Source data
—————

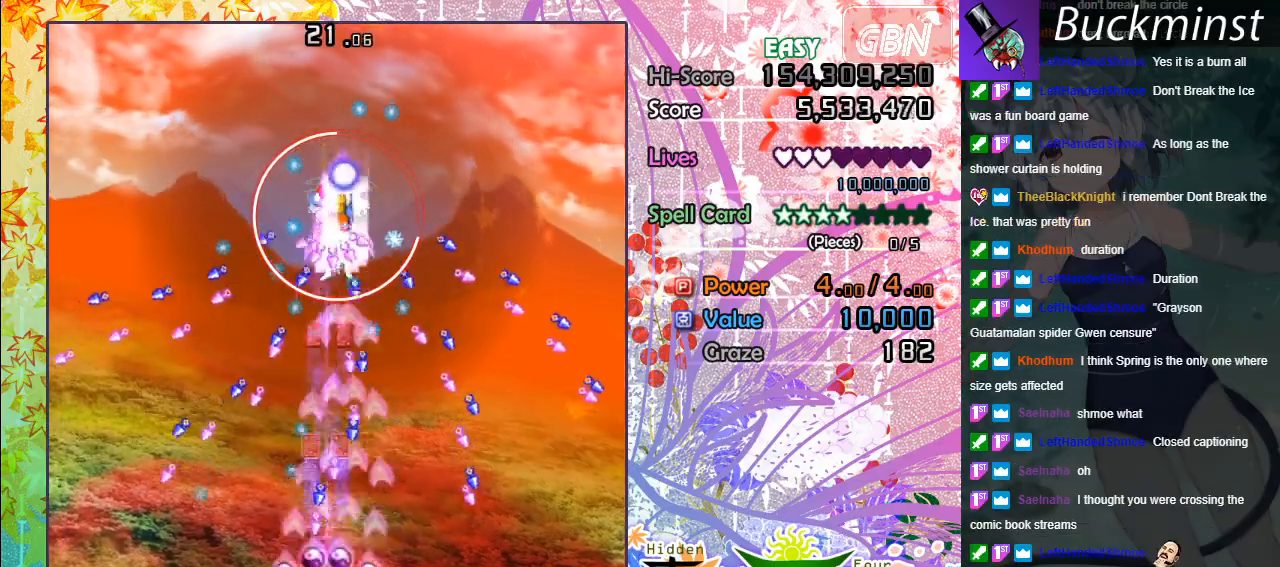
{"buttons": ["A", "X"], "left_stick": "center", "events": [[83, "left_stick", "down-right"], [383, "left_stick", "center"]]}
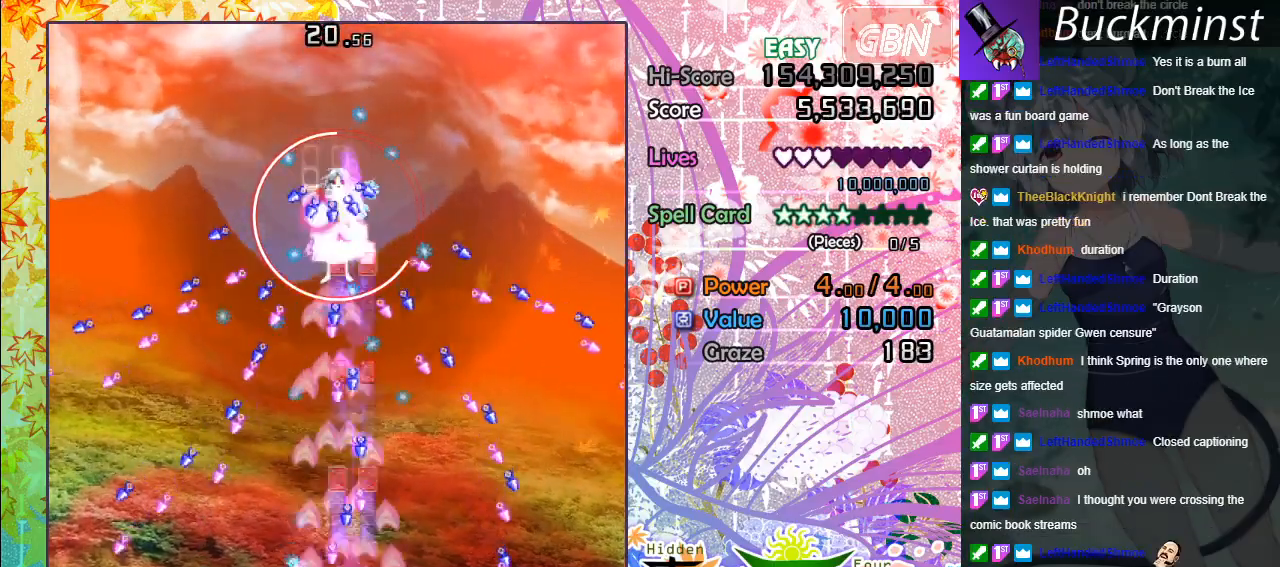
{"buttons": ["A", "X"], "left_stick": "down-right", "events": [[100, "left_stick", "down-right"], [250, "left_stick", "center"], [400, "left_stick", "down-right"]]}
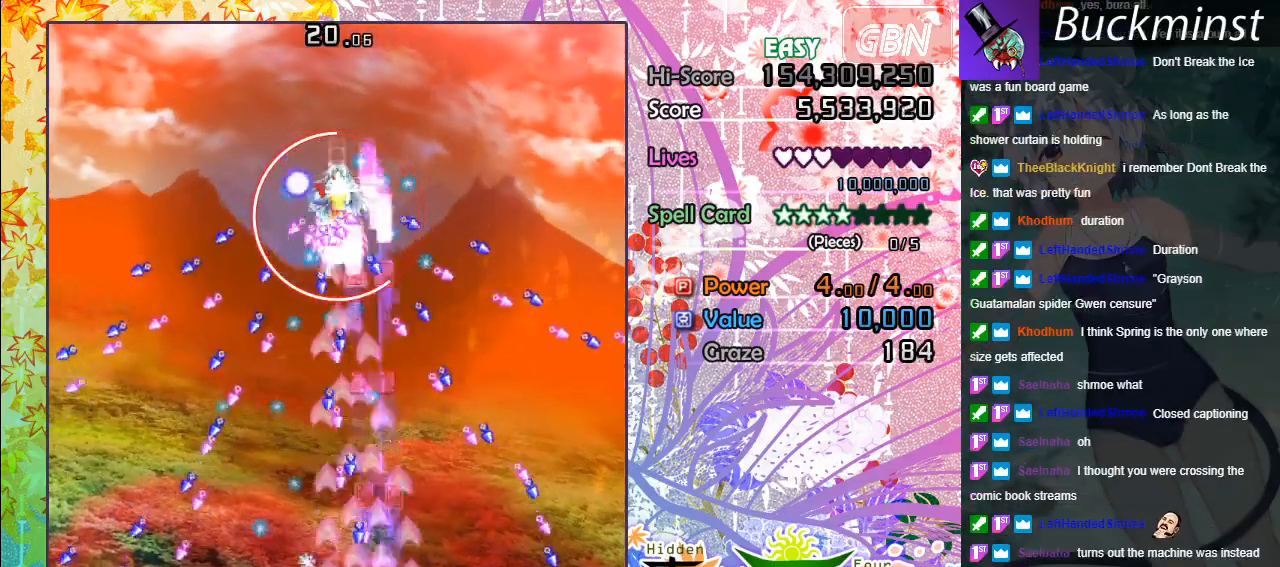
{"buttons": ["A", "X"], "left_stick": "up", "events": [[117, "left_stick", "up"], [233, "left_stick", "up-right"], [333, "left_stick", "up"]]}
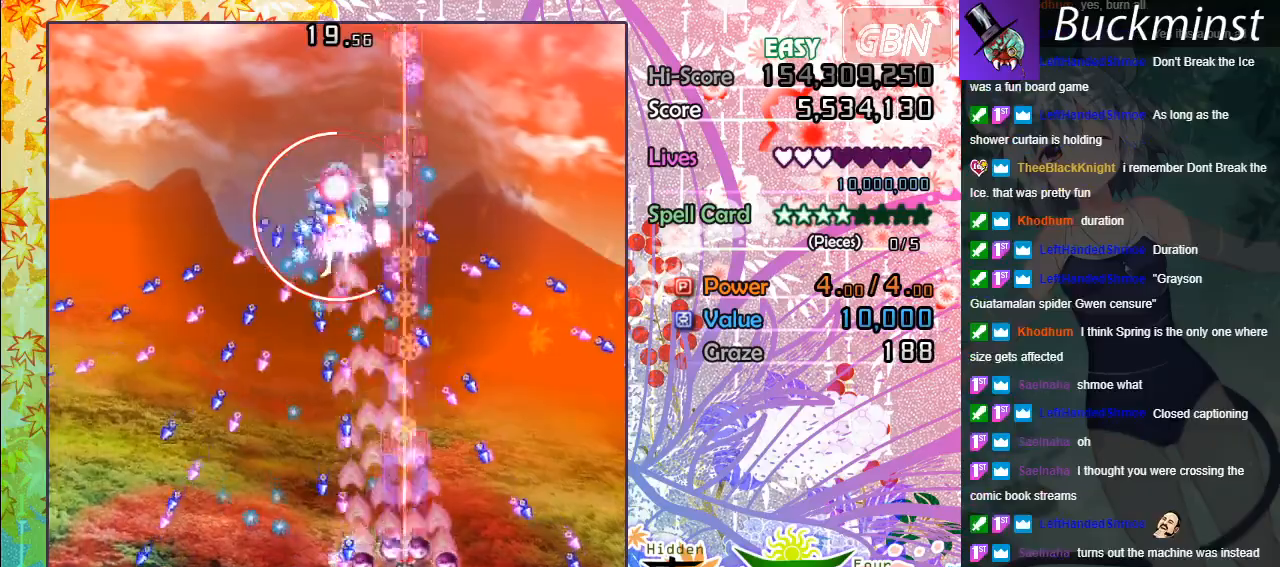
{"buttons": ["A", "X"], "left_stick": "up", "events": [[117, "left_stick", "center"], [267, "left_stick", "up"]]}
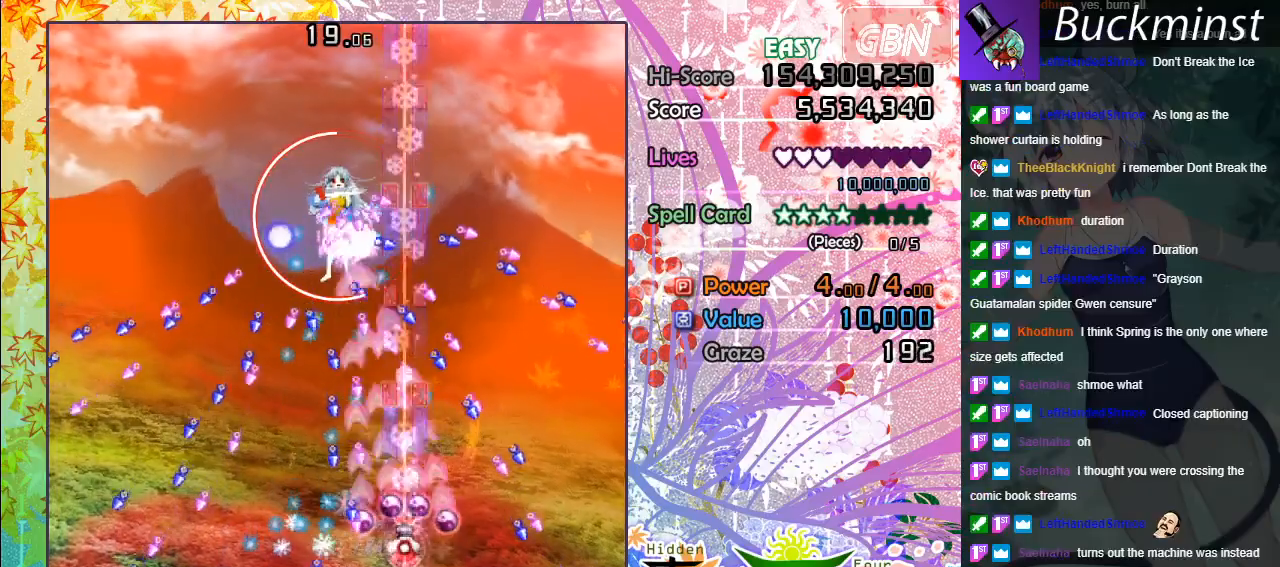
{"buttons": ["A", "X"], "left_stick": "center", "events": [[17, "left_stick", "center"], [150, "left_stick", "down"], [333, "left_stick", "left"], [383, "left_stick", "center"]]}
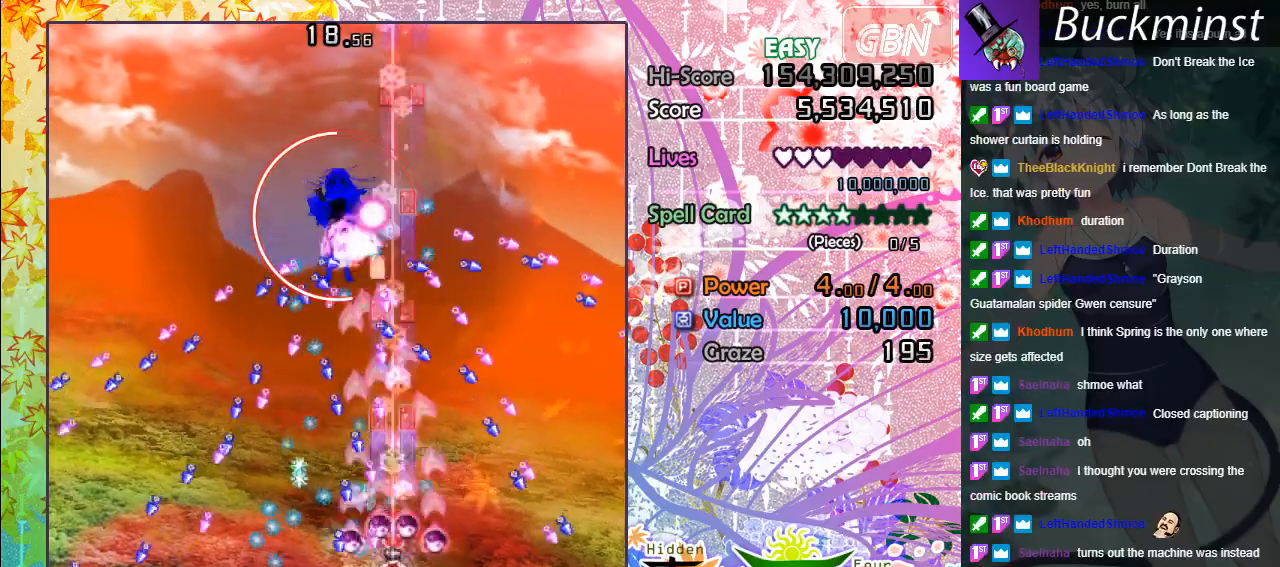
{"buttons": ["A", "X"], "left_stick": "center", "events": [[83, "left_stick", "down-right"], [300, "left_stick", "center"]]}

—————

[WHAT YOU HAVE TO DO]: Every entry above, pictures excluded, needs to be duplicated exactly.

[SOLUTION FOR THIS TASK]:
{"buttons": ["A", "X"], "left_stick": "center", "events": [[83, "left_stick", "down-right"], [383, "left_stick", "center"]]}
{"buttons": ["A", "X"], "left_stick": "down-right", "events": [[100, "left_stick", "down-right"], [250, "left_stick", "center"], [400, "left_stick", "down-right"]]}
{"buttons": ["A", "X"], "left_stick": "up", "events": [[117, "left_stick", "up"], [233, "left_stick", "up-right"], [333, "left_stick", "up"]]}
{"buttons": ["A", "X"], "left_stick": "up", "events": [[117, "left_stick", "center"], [267, "left_stick", "up"]]}
{"buttons": ["A", "X"], "left_stick": "center", "events": [[17, "left_stick", "center"], [150, "left_stick", "down"], [333, "left_stick", "left"], [383, "left_stick", "center"]]}
{"buttons": ["A", "X"], "left_stick": "center", "events": [[83, "left_stick", "down-right"], [300, "left_stick", "center"]]}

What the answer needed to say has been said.